Random House, 2010. ISBN 978-1-400-06738-1.
Reviewed by Susan Ideus
Posted on 09/15/2010
Gail Caldwell celebrates her extraordinary friendship with fellow writer Caroline Knapp in Let's Take the Long Way Home. It is a touching, honest, and often humorous look at their relationship—how they met, why they bonded, and what kept them together. Her memories are clear and deep, and she shares them all, not shying away from the unpleasant nor overwhelming with the too saccharine.
Both women were recovering alcoholics; both were writers; both loved their dogs beyond normal reason. It was this latter commonality that brought them together in the first place. They talked about their dogs as other women might their children. They were always together, dogs and masters, whether in training, walking, or vacationing. Both women were competitive. Caldwell excelled in swimming and Knapp in rowing. Each taught the other her sport while still maintaining an edge. Their personalities complemented one another, as is the case of many lasting friendships. Caldwell was the risk-taker, the bold one, while Knapp was the more conservative good girl. They simply loved sharing life and Knapp would often say at the end of a day, "Let's take the long way home..."

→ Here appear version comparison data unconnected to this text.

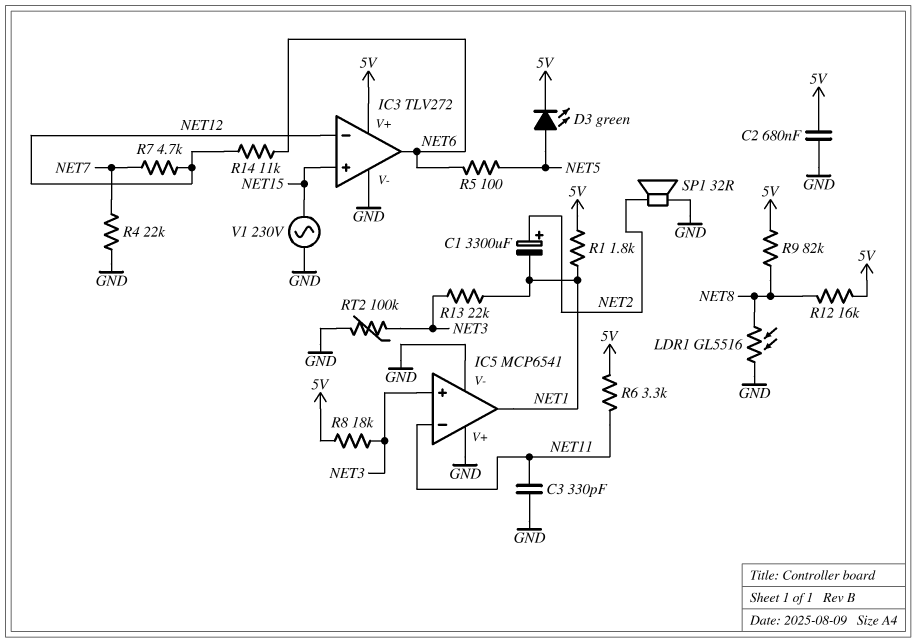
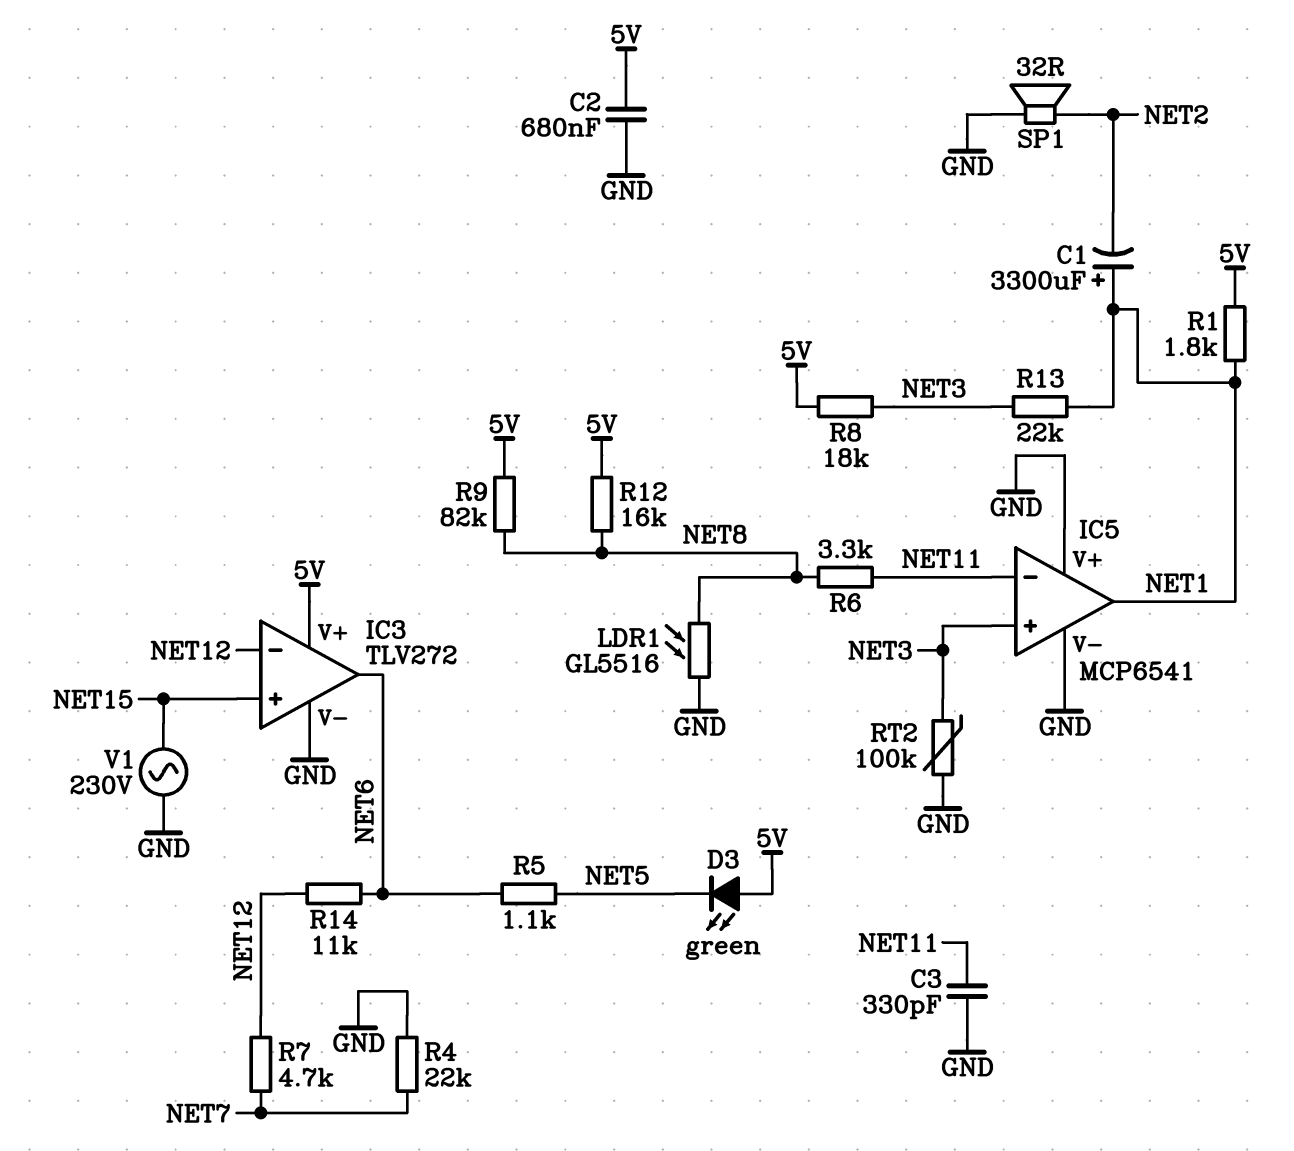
C1: 3300uF (plus NET2, minus NET1) -> 3300uF (plus NET1, minus NET2)
D3: LED green (A NET5, K 5V) -> LED green (A 5V, K NET5)
R5: 100 (NET5, NET6) -> 1.1k (NET5, NET6)
R6: 3.3k (5V, NET11) -> 3.3k (NET8, NET11)

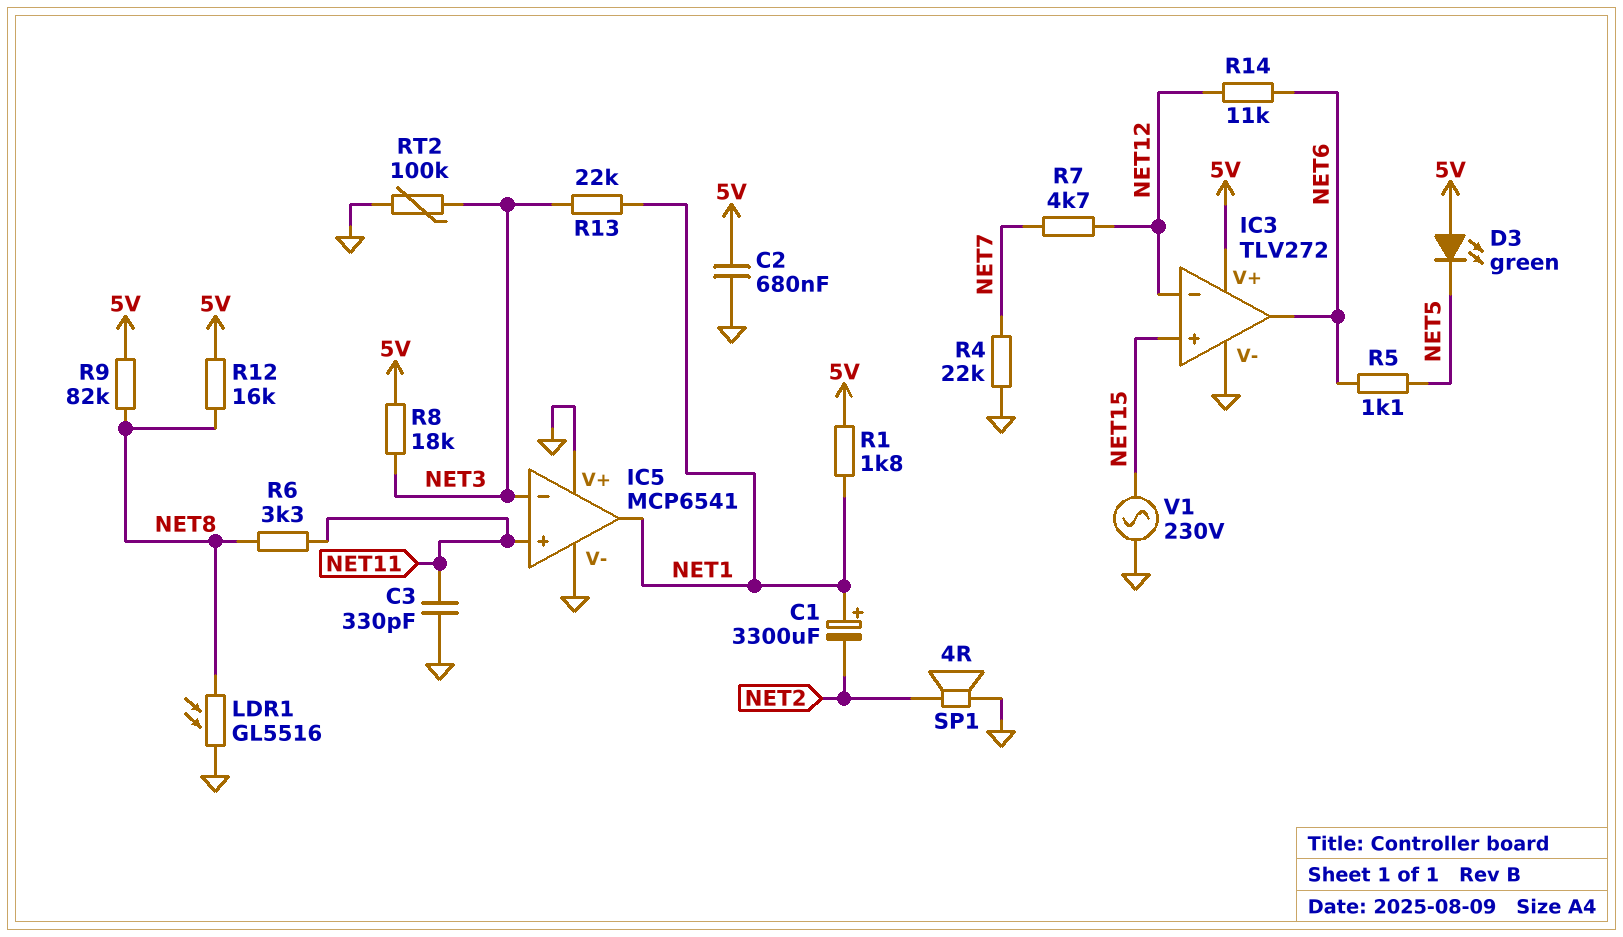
IC5 pin in+: NET3 -> NET11
IC5 pin in-: NET11 -> NET3
SP1: speaker 32R (GND, NET2) -> speaker 4R (GND, NET2)

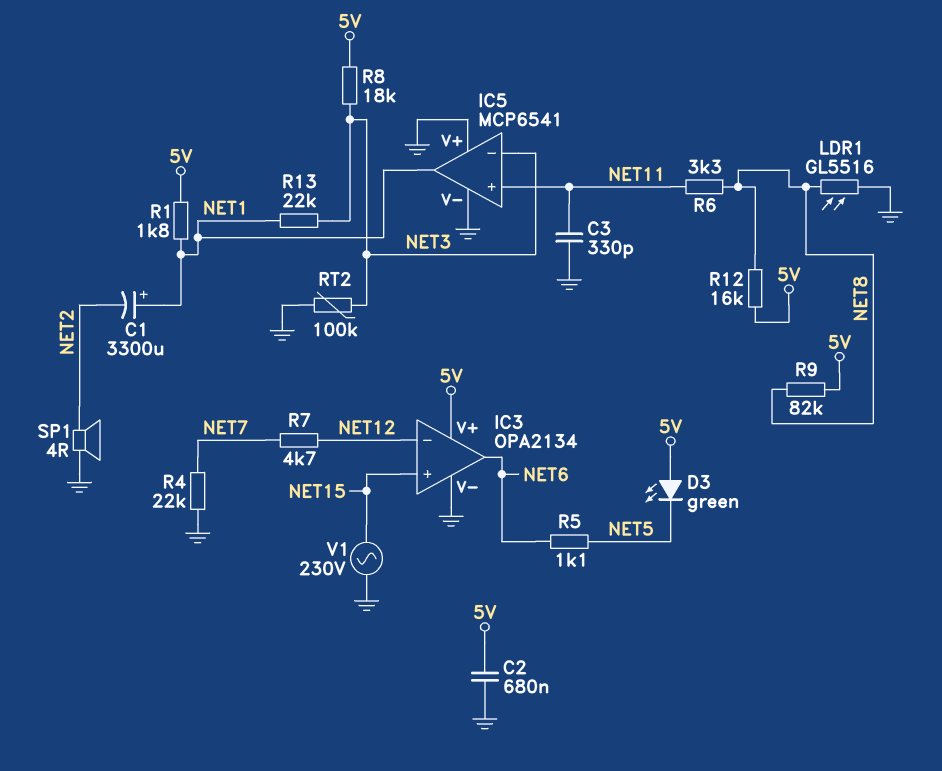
IC3: TLV272 -> OPA2134
R14: 11k (NET6, NET12) -> none

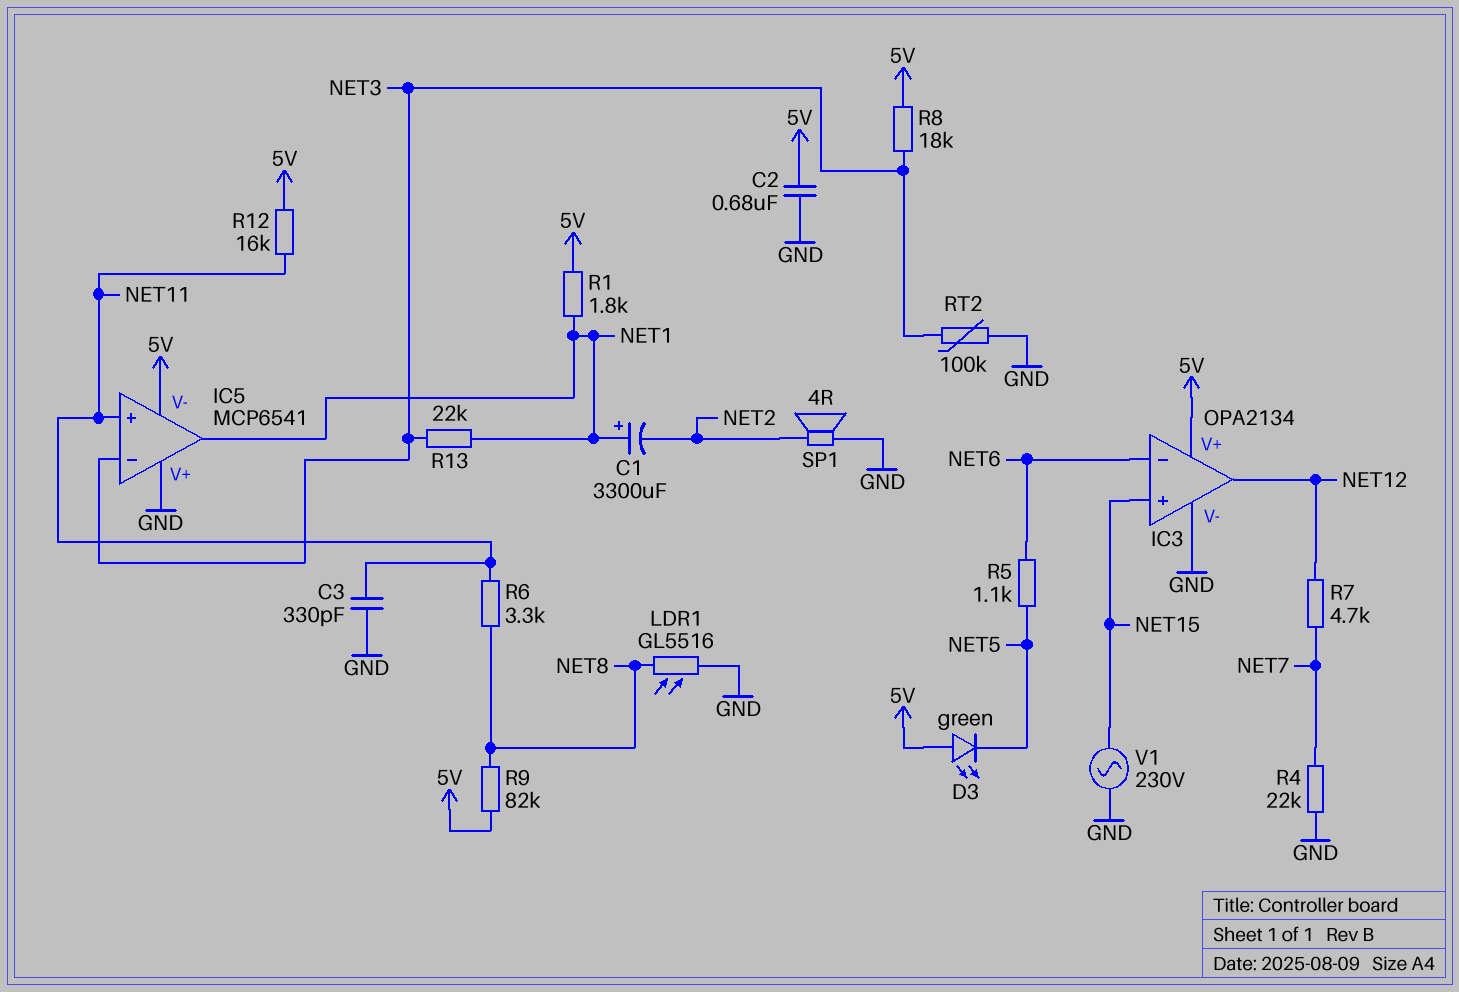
IC3 pin in-: NET12 -> NET6
IC3 pin out: NET6 -> NET12
IC5 pin V-: GND -> 5V
R12: 16k (5V, NET8) -> 16k (5V, NET11)

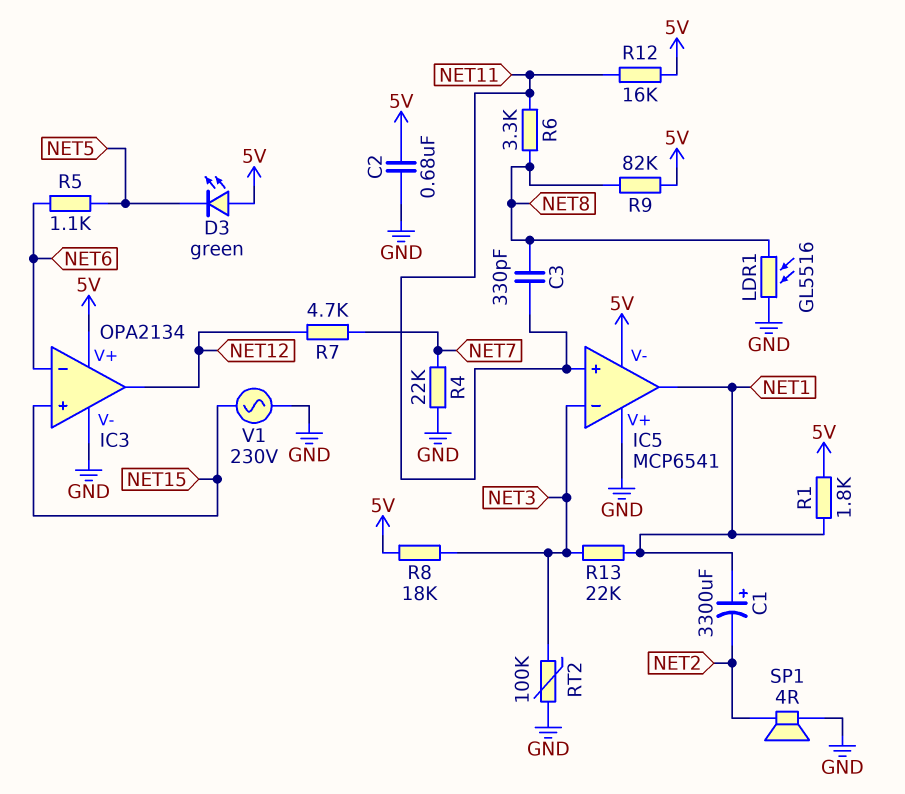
C3: 330pF (GND, NET11) -> 330pF (NET8, NET11)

While neither hid her addiction from the other, it was not a regular topic of conversation; it was a silent partner in their relationship always lending an immediate depth that might have otherwise taken years to develop. Of it Caldwell says, "Deeper than most of the most obvious parallels between us was the drinking history we had in common—that empty room in the heart that is the essence of addiction." It did not rule their relationship, but rather lent it a special sensitivity, a knowing of the other.
Caldwell says,"...the real need was soldered by the sadder, harder moments—discord or helplessness or fear—that we dared to expose to each other. It took me years to grasp that this grit and discomfort in any relationship are the indicator of closeness, not its opposite."
As they shared every aspect of their lives, expecting to go on into old age as best friends, there came an event which blind-sided them both. Knapp was diagnosed with a virulent fast-moving lung cancer. "Before one enters this spectrum of sorrow, which changes even the color of trees, there is a blind and daringly wrong assumption that probably allows us to blunder through the days. There is a way one thinks that the show will never end—or that loss, when it comes, will be toward the end of the road, not in its middle."
From that time forward, life as they knew it spiraled away from them. Here was the one experience they couldn't truly share, but they could and would go through it together. As quickly as this phase of their life began, it was over—Knapp's death coming more quickly than anyone could have anticipated. Now there was just left to Caldwell to go on with life with a hole rent through it. Nothing would or could ever be the same. Life would now be processed through a different lens. "What they never tell you about grief is that missing someone is the simple part."
This is as honest a narrative of friendship, loyalty, loss, and grief as I have ever read. Caldwell's words are powerful and genuine, and will gladden your heart with the good times, and wrench your soul with their stark pain. Caldwell is that kind of writer, and readers will be the richer for reading this book.
Read an excerpt from this book.
Gail Caldwell is the 2001 Pulitzer Prize winner for Criticism. She is the former chief book critic for the Boston Globe where she worked for over twenty years. She has also published a memoir of growing up in the Amarillo, Texas area: A Strong West Wind. She holds two degrees in American Studies from the University of Texas at Austin. She currently resides in Cambridge, Massachusetts.